Stored entries
## Begin

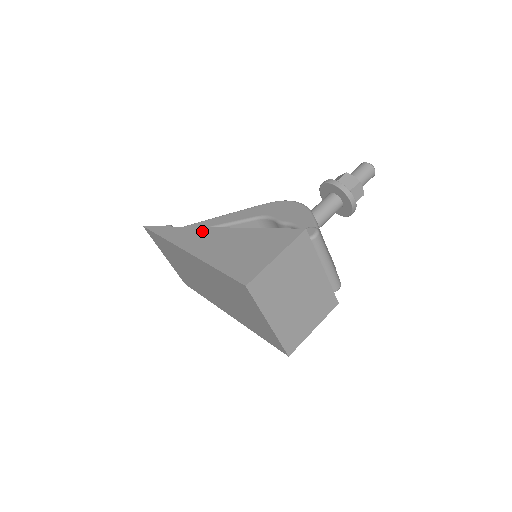
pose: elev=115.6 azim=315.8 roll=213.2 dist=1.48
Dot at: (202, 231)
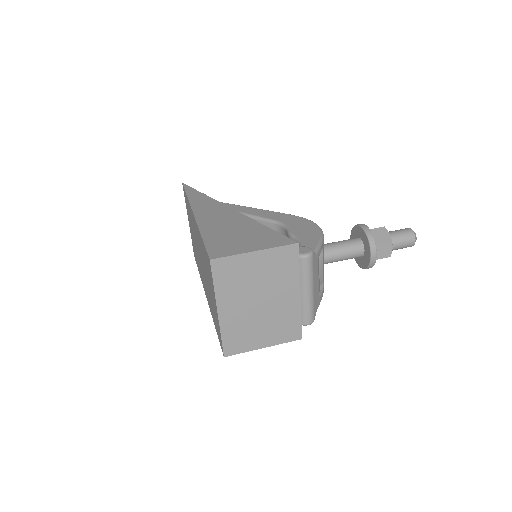
Dot at: (219, 206)
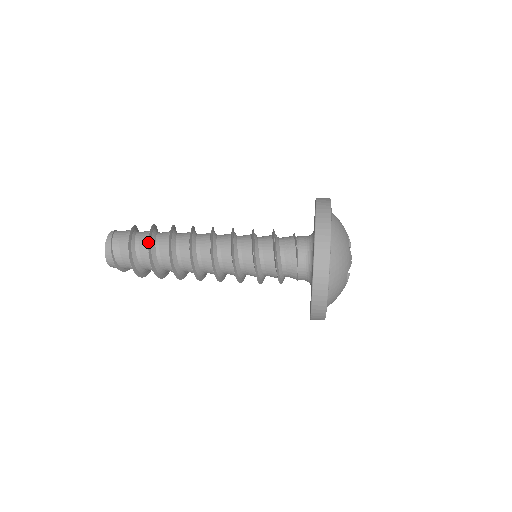
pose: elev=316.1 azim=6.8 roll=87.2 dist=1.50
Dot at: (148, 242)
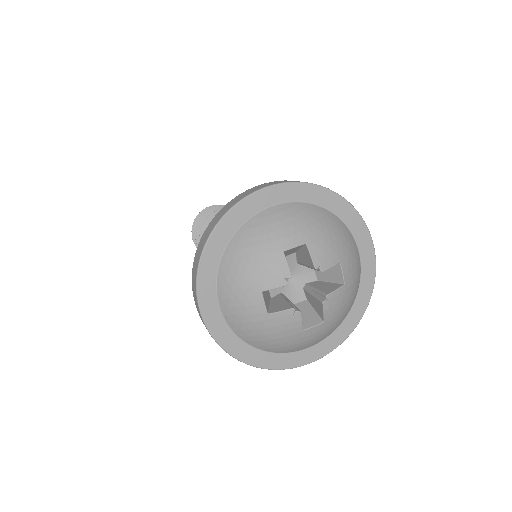
Dot at: (203, 214)
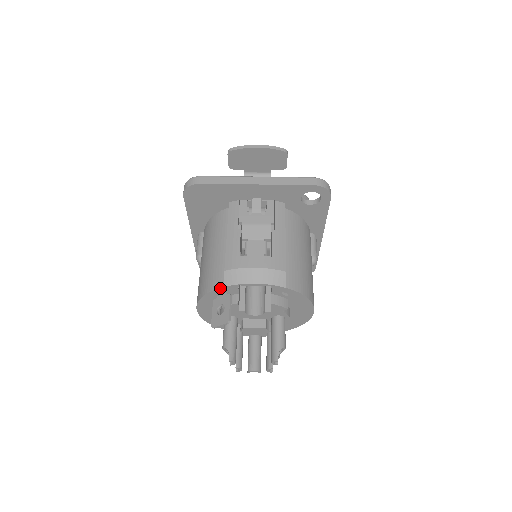
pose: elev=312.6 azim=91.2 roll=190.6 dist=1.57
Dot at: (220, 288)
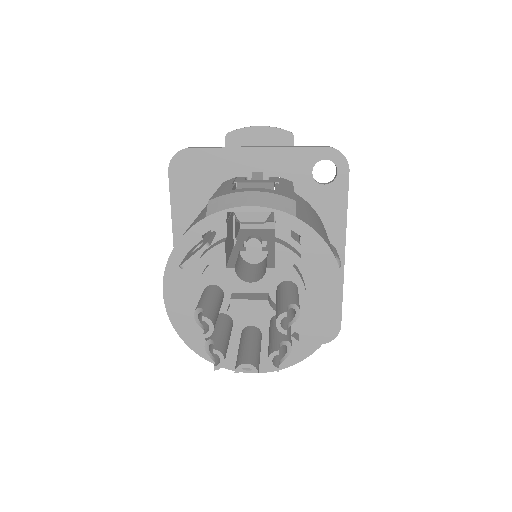
Dot at: (200, 222)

## End

TASK DETAILS
Can you rewrite all the rows above with "pose" replaced by "view" and nothing else changed, leaving the pictures out?

EXPECTED ANSWER
view: elev=115.6 azim=315.8 roll=213.2 dist=1.48
Dot at: (202, 231)
Dot at: (219, 206)
view: elev=316.1 azim=6.8 roll=87.2 dist=1.50
Dot at: (148, 242)
Dot at: (203, 214)
view: elev=312.6 azim=91.2 roll=190.6 dist=1.57
Dot at: (220, 288)
Dot at: (200, 222)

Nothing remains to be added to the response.